The Chicago Reporter

Channel 5's Warner Saunders From Activist to Anchor

Minorities who want broadcast news jobs face a tough market, said Warner Saunders of WMAQ- TV, Channel 5, but some aspiring black journalists don't deserve them, he added.

"I get black interns in here who are the laziest people in town," said Saunders, who co-anchors Channel 5's 4.30 p.m. news. "They have an opportunity to be in this place and do absolutely nothing about it."

"I have people come to me and say about these interns, 'Why don't you take them under your wing and talk to them?' One, I am not their daddy. And secondly, I you can lead a horse to water, but you can't make them drink. ... They are the ones who should be coming to me."
The few black interns who have worked hard have "zoomed in the business," he said. "I do not think that being lazy and being unmotivated is a racial characteristic. It is a cultural characteristic that has (been) passed on from their parents and from misguided black leadership.

"My argument with minorities is the same as the Japanese argument," he said. "We don't work hard enough. I think that if minorities worked harder and bitched less about the issues of racism and simply work and say 'I refuse to accept failure,' then I think you'll see a lot more people busting what is called the glass ceiling."

When Saunders, 57, was young and trying to get into the business, he turned to famed black disc jockey Daddy-O Daylie. "I look up to him as a father," Saunders said.

During the riots following the April 4, 1968 assassination of the Rev. Martin Luther King Jr., the management of WLS-TV, Channel 7 asked Daylie to quickly put together a special public affairs program for the black community.

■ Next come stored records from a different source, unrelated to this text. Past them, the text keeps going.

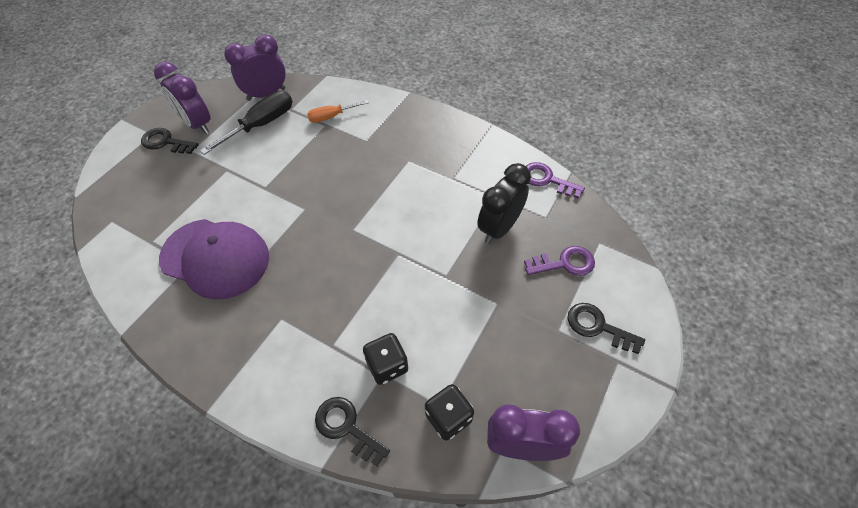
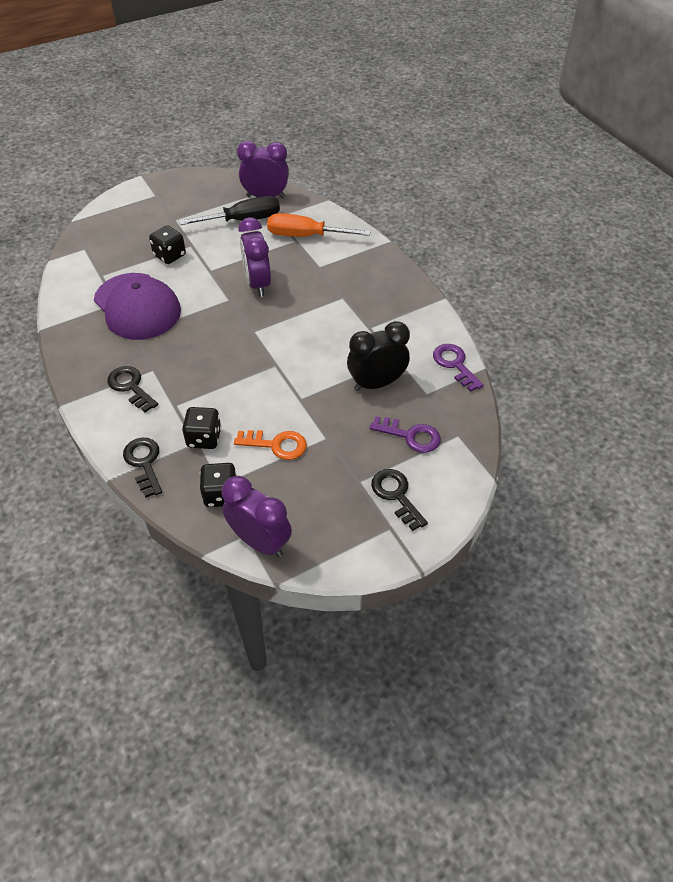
camera: 30 degrees right, 5 degrees down
(166, 142) = (161, 205): black key -> black key (130, 387)
(197, 124) = (194, 201): purple clock -> purple clock (257, 284)
(212, 189) = (170, 255): none -> black dice
(332, 116) = (306, 236): orange screwdriver -> orange screwdriver, size x1.65
(459, 334) = (276, 445): none -> orange key

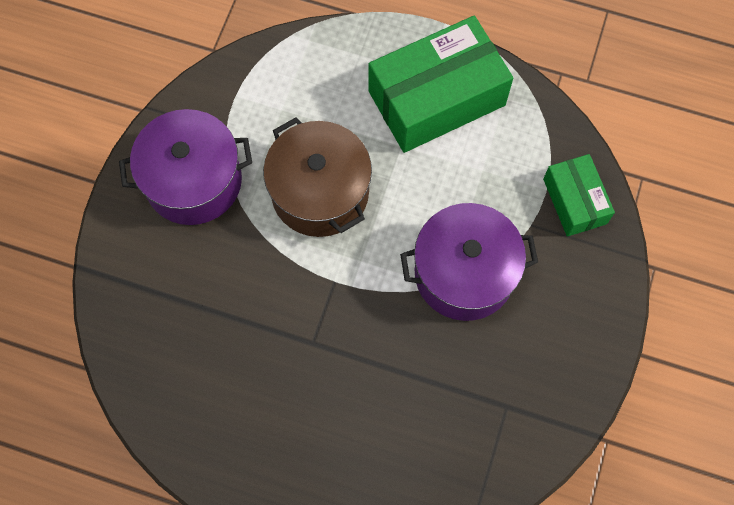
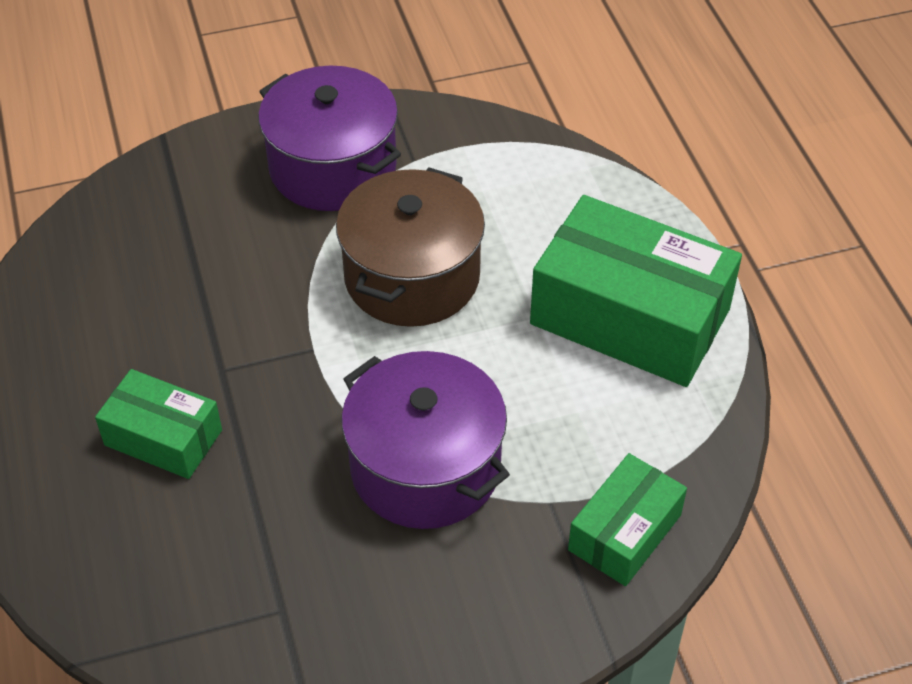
camera: 55 degrees right, 20 degrees down
(341, 405) = (163, 437): none -> green box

"The rumors were, on the day of Dr. King's funeral, [blacks] were going to riot," recalled Daylie, 71, then a disc jockey at WMAQ radio. Daylie asked Saunders, then executive director of the Better Boys Foundation, to be his co-host. The producer was Vernon Jarrett, now a Chicago Sun-Times columnist.

Saunders recalled that when he started, there were just a few blacks on the air in Chicago. He taught himself broadcasting by studying tape recordings he made at home.

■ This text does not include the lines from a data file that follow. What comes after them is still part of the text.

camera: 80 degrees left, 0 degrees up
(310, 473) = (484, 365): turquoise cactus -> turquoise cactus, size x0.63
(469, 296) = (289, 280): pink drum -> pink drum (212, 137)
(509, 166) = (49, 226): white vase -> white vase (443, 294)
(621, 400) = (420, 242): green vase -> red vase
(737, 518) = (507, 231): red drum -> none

The program, "For Blacks Only," was supposed to be a special, Daylie said, but it got such high ratings that Channel 7 kept it going for 11 years. Saunders co-hosted the program until 1972 when he was hired by WBBM-TV, Channel 2 as director of community affairs and host of "Common Ground."

He joined Channel 5 in 1982 as a sports reporter and became a news anchor in 1990. He has won 14 Chicago Emmy Awards most recently in 1989 for a series of public-affairs shows on race relations. Saunders also co-hosts the morning news program "Chicago Alive."

He and his wife, Sadako, live in Streeterville with their son, Warner, Jr.

While he believes racism limits minorities chances in the news business, he said it is impossible to prove.

"How do I know that a person doesn't hire me for something, or does not ... because of race?" he asked. He said he doesn't know if he has ever been discriminated against.

Even in dealing with hostile sources, he never knows if they are hostile because of racism, he said. He recalled that once while covering a story a white person spat on him.

"Whether he was doing that because of race, I didn't take the time to find out. Now, was that a racial spit? Or was that just spit where 'you were a stupid idiot.'"

"I get to the point where I don't even think that a person saying to you, 'Nigger, get out of here,' may necessarily be racist."